START Dataset excerpts

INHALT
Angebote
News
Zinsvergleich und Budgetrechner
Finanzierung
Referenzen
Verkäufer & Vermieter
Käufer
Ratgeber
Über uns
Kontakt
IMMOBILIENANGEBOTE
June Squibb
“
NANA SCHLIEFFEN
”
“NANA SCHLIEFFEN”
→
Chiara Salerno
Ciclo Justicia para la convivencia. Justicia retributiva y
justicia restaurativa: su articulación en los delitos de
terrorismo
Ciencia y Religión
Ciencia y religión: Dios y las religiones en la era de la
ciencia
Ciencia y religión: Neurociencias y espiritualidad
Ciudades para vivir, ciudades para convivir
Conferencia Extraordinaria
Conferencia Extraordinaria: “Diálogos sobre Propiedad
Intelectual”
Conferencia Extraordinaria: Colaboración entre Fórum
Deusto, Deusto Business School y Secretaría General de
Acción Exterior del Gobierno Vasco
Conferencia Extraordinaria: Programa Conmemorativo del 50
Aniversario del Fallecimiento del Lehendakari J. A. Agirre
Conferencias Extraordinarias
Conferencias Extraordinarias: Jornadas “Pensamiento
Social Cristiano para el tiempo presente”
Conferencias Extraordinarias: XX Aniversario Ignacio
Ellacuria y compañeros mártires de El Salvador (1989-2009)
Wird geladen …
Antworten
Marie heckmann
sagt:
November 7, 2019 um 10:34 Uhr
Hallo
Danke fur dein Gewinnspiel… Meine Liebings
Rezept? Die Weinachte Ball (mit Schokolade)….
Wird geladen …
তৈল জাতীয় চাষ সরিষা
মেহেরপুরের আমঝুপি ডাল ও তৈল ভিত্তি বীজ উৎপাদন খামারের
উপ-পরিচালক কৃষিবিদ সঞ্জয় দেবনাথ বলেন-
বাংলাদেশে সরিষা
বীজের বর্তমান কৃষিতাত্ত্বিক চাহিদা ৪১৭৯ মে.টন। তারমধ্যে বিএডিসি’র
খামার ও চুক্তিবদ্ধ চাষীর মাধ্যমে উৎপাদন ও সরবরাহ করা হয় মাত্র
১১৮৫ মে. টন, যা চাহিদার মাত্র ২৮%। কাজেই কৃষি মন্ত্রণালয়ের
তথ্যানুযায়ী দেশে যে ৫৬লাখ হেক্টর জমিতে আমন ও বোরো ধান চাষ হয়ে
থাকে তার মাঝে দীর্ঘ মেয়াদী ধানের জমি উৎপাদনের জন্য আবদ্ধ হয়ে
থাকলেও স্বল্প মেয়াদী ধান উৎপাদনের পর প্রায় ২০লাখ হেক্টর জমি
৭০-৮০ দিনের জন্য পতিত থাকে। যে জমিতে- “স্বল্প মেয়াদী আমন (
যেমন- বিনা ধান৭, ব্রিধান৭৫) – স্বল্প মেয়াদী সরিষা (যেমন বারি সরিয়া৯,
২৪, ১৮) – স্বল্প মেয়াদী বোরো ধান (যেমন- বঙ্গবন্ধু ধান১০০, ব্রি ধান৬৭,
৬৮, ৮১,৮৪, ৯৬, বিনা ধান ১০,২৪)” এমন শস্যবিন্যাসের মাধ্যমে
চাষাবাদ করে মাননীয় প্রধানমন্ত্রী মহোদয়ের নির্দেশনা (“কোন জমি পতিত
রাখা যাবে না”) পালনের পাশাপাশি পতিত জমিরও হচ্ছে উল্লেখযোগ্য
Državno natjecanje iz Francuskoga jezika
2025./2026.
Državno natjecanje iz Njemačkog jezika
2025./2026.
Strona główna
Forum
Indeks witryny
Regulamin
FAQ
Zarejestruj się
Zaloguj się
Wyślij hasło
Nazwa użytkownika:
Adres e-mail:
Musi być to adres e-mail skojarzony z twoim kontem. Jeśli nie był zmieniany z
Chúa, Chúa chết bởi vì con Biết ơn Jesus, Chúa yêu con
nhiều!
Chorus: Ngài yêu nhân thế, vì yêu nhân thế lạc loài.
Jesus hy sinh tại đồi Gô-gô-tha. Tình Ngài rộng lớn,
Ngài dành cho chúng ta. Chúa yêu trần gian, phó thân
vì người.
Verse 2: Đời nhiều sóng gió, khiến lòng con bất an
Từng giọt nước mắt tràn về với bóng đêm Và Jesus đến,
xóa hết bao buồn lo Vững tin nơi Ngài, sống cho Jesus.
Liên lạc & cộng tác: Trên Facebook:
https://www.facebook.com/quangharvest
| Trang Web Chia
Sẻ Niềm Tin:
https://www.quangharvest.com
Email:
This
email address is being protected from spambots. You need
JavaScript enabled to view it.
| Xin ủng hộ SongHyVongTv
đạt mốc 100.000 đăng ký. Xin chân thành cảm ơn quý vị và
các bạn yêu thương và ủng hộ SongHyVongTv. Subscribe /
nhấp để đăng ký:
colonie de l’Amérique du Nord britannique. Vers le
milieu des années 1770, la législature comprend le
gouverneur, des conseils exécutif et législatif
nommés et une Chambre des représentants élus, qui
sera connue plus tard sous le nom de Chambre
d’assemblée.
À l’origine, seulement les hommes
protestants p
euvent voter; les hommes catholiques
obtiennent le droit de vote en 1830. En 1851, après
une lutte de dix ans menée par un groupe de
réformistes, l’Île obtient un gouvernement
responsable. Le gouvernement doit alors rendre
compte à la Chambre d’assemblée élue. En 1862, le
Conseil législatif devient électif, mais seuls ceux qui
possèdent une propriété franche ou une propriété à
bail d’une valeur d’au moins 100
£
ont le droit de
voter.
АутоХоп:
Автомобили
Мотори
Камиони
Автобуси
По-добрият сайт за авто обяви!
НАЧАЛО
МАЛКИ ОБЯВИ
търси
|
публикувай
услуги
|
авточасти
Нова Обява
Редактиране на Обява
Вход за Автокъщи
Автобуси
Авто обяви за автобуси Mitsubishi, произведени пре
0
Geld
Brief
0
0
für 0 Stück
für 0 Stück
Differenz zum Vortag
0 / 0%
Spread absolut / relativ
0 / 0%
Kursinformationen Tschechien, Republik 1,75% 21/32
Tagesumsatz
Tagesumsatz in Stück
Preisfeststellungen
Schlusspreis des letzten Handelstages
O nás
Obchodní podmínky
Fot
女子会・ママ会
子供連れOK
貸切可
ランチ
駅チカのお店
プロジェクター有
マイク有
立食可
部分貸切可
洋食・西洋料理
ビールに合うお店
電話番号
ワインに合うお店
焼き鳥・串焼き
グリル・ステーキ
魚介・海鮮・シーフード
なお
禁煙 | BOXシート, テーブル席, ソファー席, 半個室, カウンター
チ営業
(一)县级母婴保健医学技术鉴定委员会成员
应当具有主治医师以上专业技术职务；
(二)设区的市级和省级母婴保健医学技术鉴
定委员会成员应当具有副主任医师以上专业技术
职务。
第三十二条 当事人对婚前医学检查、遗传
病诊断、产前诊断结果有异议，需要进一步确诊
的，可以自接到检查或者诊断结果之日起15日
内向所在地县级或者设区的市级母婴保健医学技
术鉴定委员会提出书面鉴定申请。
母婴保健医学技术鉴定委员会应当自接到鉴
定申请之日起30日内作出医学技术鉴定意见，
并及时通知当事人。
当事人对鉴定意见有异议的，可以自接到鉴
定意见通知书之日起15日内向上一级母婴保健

END Dataset excerpts

### Task details
Lay out the data, from its first line through the line that contains "Conferencia Extraordinaria: Colaboración", as a Markdown table with the columns No. and Line. Number each row and leave out any blank lines.

### Written response
| No. | Line |
|---|---|
| 1 | INHALT |
| 2 | Angebote |
| 3 | News |
| 4 | Zinsvergleich und Budgetrechner |
| 5 | Finanzierung |
| 6 | Referenzen |
| 7 | Verkäufer & Vermieter |
| 8 | Käufer |
| 9 | Ratgeber |
| 10 | Über uns |
| 11 | Kontakt |
| 12 | IMMOBILIENANGEBOTE |
| 13 | June Squibb |
| 14 | “ |
| 15 | NANA SCHLIEFFEN |
| 16 | ” |
| 17 | “NANA SCHLIEFFEN” |
| 18 | → |
| 19 | Chiara Salerno |
| 20 | Ciclo Justicia para la convivencia. Justicia retributiva y |
| 21 | justicia restaurativa: su articulación en los delitos de |
| 22 | terrorismo |
| 23 | Ciencia y Religión |
| 24 | Ciencia y religión: Dios y las religiones en la era de la |
| 25 | ciencia |
| 26 | Ciencia y religión: Neurociencias y espiritualidad |
| 27 | Ciudades para vivir, ciudades para convivir |
| 28 | Conferencia Extraordinaria |
| 29 | Conferencia Extraordinaria: “Diálogos sobre Propiedad |
| 30 | Intelectual” |
| 31 | Conferencia Extraordinaria: Colaboración entre Fórum |